▶ Yapılacak alıştırmalar:
A – Cennet romanını anlatan metinde "Bir ayrımcılık hikayesi: ‘Cennet’in" sözleriyle başlayıp "bir ‘cehennem’e dönüşüyor." sözleri de dahil olmak üzere biten bölümü harfi harfine yazıya geçirin.
B – Cennet romanını anlatan metindeki "Dokuz bölümden oluşan kitapta bölümler, hikayesi anlatılan kadınların isimleri üzerinden adlandırılmış." cümlesini İngilizceye çevirin.

▶ Verilen metin:
§ §
Bir ayrımcılık hikayesi: ‘Cennet’in cehenneme dönüşümü
Kendi ahlak kurallarını yaratarak bir cennet oluşturduklarını düşünen siyahların hayatı, refahla birlikte gelen eşitsizliğin, toplumsal çatışmaların da öne çıkmasıyla, bir ‘cehennem’e dönüşüyor.

Nobel Edebiyat Ödüllü ilk kadın siyahi yazar olan Toni Morrison; Nobel ödülünü almasından hemen sonra kaleme aldığı Cennet romanında, ırkçılığın, ayrımcılığın, sadece ten renginden değil, inançlar, kuşak çatışmaları, yaşam tarzı gibi pek çok farklılıktan kaynaklanabileceğini göstermiş. Siyahlar arasında dahi açık siyahlar ve koyu siyahlar gibi bir ayrımın şekillenebildiğini ya da sadece kadın olmanın ayrımcılığa uğramanıza yetebileceğini anlatan yazar, iktidarın; ırkçılık, kolektif şiddet, ataerki ve inançlar üzerinden yükselişini de muhteşem bir kurgu ile betimlemiş. Dokuz bölümden oluşan kitapta bölümler, hikayesi anlatılan kadınların isimleri üzerinden adlandırılmış.

Özgürlüğüne kavuşmuş siyahi kölelerin kurdukları, kendilerini tamamen dış dünyadan soyutladıkları ve adına Cennet dedikleri bir köy olan Ruby, ayrımcılık tohumlarının ekilmesi ile cennetlikten çıkıp cehenneme dönüşmüş ve kendi korkunç sonunu hazırlamış. Romanın sonunda sadece diğerlerinden farklı oldukları için katledilenler ise köyün yakınındaki Manastır’da, farklı sebeplerle tesadüfi bir şekilde bir araya gelen bir grup beyaz kadın olmuş. Günah keçisi ilan edilen ve kasabada yaşanan sorunların kaynağı imiş gibi gösterilen bu kadınların tek suçu ise yaşam biçimlerinin onlarınkinden biraz farklı olması. Asıl olarak da çaresiz durumda kalan kadınlara kucak açmaları.
§ §
▶ Verilen bilgiler:
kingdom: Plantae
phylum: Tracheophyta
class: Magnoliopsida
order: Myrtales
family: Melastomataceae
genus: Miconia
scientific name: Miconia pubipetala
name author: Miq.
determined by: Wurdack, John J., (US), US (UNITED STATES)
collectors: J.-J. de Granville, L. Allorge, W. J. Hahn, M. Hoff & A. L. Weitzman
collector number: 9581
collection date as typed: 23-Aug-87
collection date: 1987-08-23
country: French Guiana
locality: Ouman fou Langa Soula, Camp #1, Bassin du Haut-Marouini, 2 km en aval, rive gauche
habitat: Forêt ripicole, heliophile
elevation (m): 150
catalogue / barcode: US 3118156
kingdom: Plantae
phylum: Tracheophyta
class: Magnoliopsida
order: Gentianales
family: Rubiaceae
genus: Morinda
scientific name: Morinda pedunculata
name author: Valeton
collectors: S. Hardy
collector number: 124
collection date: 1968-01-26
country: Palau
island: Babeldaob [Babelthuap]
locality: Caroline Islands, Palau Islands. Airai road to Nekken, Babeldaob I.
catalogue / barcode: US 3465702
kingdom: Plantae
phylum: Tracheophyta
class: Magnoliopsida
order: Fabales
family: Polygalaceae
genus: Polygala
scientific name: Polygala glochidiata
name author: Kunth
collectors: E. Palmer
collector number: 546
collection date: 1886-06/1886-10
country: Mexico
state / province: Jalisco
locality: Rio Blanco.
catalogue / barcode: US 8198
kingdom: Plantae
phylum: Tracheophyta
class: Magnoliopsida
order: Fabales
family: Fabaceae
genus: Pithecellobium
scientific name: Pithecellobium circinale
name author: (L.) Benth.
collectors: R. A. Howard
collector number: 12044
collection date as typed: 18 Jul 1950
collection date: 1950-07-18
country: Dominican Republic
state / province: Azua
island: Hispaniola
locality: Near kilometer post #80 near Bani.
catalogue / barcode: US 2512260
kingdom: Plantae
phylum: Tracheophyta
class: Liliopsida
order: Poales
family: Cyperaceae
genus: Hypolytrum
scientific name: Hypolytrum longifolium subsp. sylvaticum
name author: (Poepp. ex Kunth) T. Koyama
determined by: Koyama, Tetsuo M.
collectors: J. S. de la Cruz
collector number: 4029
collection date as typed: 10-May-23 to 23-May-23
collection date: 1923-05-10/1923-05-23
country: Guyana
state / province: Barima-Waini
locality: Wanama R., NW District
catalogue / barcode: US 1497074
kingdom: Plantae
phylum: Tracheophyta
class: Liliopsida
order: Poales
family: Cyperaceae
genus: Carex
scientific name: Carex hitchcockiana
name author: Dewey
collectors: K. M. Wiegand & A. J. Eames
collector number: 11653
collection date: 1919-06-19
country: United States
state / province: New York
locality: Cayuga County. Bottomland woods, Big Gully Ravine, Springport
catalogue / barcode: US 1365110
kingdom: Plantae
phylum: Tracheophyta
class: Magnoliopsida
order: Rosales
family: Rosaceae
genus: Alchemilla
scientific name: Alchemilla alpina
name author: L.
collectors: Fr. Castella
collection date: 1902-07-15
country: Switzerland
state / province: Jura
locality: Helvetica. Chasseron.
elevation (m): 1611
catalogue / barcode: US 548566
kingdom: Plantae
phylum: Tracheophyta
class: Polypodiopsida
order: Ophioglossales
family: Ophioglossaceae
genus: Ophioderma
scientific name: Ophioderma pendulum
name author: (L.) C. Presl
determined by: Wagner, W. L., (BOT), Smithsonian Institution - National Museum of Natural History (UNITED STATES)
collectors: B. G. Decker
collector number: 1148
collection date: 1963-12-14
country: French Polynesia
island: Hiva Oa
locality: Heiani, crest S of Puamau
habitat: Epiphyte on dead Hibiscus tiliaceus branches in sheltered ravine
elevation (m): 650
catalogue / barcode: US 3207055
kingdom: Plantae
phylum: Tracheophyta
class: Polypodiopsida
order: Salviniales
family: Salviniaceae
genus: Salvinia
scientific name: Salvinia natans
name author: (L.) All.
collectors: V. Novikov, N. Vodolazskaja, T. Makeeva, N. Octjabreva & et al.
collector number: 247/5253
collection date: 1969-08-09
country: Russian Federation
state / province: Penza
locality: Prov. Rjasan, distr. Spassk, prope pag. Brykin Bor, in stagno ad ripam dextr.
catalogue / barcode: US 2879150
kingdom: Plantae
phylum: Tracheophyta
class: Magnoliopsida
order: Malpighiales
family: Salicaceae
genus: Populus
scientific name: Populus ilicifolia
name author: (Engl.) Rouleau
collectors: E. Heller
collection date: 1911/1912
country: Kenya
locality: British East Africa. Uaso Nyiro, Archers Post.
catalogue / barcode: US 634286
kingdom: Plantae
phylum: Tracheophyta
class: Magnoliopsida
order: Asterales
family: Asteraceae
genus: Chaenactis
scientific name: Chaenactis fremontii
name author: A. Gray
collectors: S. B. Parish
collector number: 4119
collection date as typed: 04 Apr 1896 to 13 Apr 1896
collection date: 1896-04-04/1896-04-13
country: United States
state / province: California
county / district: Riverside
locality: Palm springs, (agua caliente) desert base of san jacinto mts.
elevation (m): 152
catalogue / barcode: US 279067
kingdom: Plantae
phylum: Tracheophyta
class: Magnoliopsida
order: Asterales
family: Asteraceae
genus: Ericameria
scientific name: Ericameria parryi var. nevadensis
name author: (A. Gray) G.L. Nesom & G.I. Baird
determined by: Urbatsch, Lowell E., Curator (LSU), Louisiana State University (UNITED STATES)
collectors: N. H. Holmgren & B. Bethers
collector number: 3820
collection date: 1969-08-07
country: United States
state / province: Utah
§ §
▶ Görev yanıtları:
A –
Bir ayrımcılık hikayesi: ‘Cennet’in cehenneme dönüşümü
Kendi ahlak kurallarını yaratarak bir cennet oluşturduklarını düşünen siyahların hayatı, refahla birlikte gelen eşitsizliğin, toplumsal çatışmaların da öne çıkmasıyla, bir ‘cehennem’e dönüşüyor.

B – In the book, which consists of nine chapters, the chapters are named after the women whose stories are told.